Screenshot taken 8:15 am on March 12, 2022 |
Themes I saw in the video:
- Focus on his family, including the candidate's two sons and a daughter. Dahle's wife Megan is the Assembly Member for a district that significantly overlaps with her husband's Senate District. One son introduced Dahle at the announcement of his candidacy for Governor. Another son, Chase, is said to be looking after the farm as Dahle and the rest of the family are away campaigning. The daughter, referred to as Ros or Roz, looks about the age of tween or young teen.
- The campaign announcement took place in Redding, California with a seemingly small crowd present. Redding, the county seat of Shasta County, is the largest city in the region Dahle comes from (far northern California) and probably the largest city in the district he represents. That said, Dahle's district is huge, the largest in land area among state senate districts, and includes the area where I live, a suburb of Sacramento called Fair Oaks.
California State Senator Brian Dahle's Office in Gold River, California, a Sacramento suburb |
- A contrast between rural and urban. We see Dahle leaving an urban house--presumably where he and his wife live while in Sacramento--and traveling to his home in Lassen County, where he farms and has a seed company in the tiny town of Bieber. We see several shots of him driving in his pick up truck, including on an interstate--presumably I-5, which would link his homes in Bieber and Sacramento. I couldn't help think how much money he is spending on gas these days--and also how he seemingly could afford to move to an electric vehicle were he so inclined. Dahle also talks about how much more he is motivated to be farming than to be in Sacramento working as a legislator. I wonder if that is a message that works--one he wants to convey when he is running for Governor and will need to be in Sacramento and elsewhere in the state dealing with things other than farming.

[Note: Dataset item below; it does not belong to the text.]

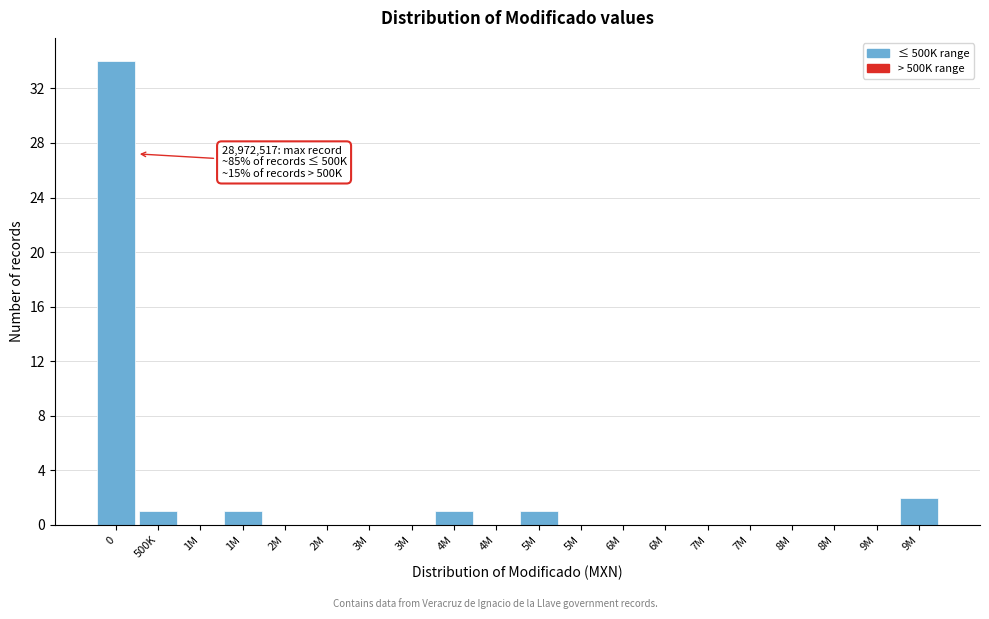

How many categories are shown in the chart?

20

- And, of course, Dahle talks about things that aren't going well in California, such as the migration of folks away from the state. Dahle expresses concern about lack of opportunity in the Golden State.
Meanwhile, I thought this was an interesting Tweet from the Capital Public Radio (Sacramento) program director, previously a political reporter for the organization.
Adler, the journalist, seems to be contrasting Dahle with Larry Elder, the top GOP vote getter in the failed gubernatorial recall election last fall.
Postscript: The Los Angeles Times published this story today referring to Dahle and another (an independent) who is challenging him as "little known." Here's the paragraph about the two men challenging Newsom:
The field of candidates currently challenging Newsom includes Republican state Sen. Brian Dahle, a conservative, seasoned politician from Northern California, and independent candidate Michael Shellenberger, a longtime activist on energy and homelessness issues. Dahle has never run for statewide office and Shellenberger, who supported Newsom’s recall, ran for governor in 2018 as a Democrat and was backed by less than 1% of California voters.
1 comment:
I think the Dahle campaign will be interesting, if not quixotic, and will highlight many of the anxieties that Californians are feeling about the state regarding future opportunities and economic mobility, the impact of climate change (most notably increasing incident and severity of wildfire), the states high cost of living (particularly energy and housing), and demographic change (which is often leveraged by making it a code for race, ethnicity and immigrations status).
What will be interesting will be whether or not Senator Dahle can run a campaign that puts rational long term solutions to some of these problems on the table, for both urban and rural Californians, while avoiding the populist dog whistles that have been rising in his district, most notable in the far north of the state.
As a ruralist, resident of his district, and a person working on rural economic and community building efforts, it is not as though rural California has responded to these challenges any more effectively than urban California has, and if one looks at the data on social mobility, rural California continues to fall behind urban California.
There are likely a number of reasons for declining rural social mobility that are rooted in Sacramento and the power of urban legislators to direct investments to their urban constituencies. But it would be disingenuous to contend that declining social mobility is solely a function of that power and investment imbalance.
We often discount the importance of the power of local government to lead in improving these conditions, and rural conservative leadership eschews using these powers due to an ideological opposition to using government as an agent of change.
Looking across Mr. Dahle's district there are numerous examples of rural local governments that are digging in and developing strategies to overcome some of the barriers to improving rural social mobility, including increasing rural broadband deployment, improving access to affordable and achievable housing, protecting communities from wildfire, improving workforce education and training systems and linking participants to rural jobs, and increasing investment in rural businesses.
There are two paths Senator Dahle could take, especially considering the near certainty he can't win the Governorship in a state with such an imbalance in party identification. He could look into rural California and lift up examples of positive change and demonstrate how these efforts could be models for similar solutions in urban regions, and use his campaign to open this sorely needed dialogue in California. Or he could point to the perceived ills of urban California like crime, homelessness, over regulation, high costs, and a supposed cultural divide between the urban and rural, and get the 25% of the vote motivated by rural grievance.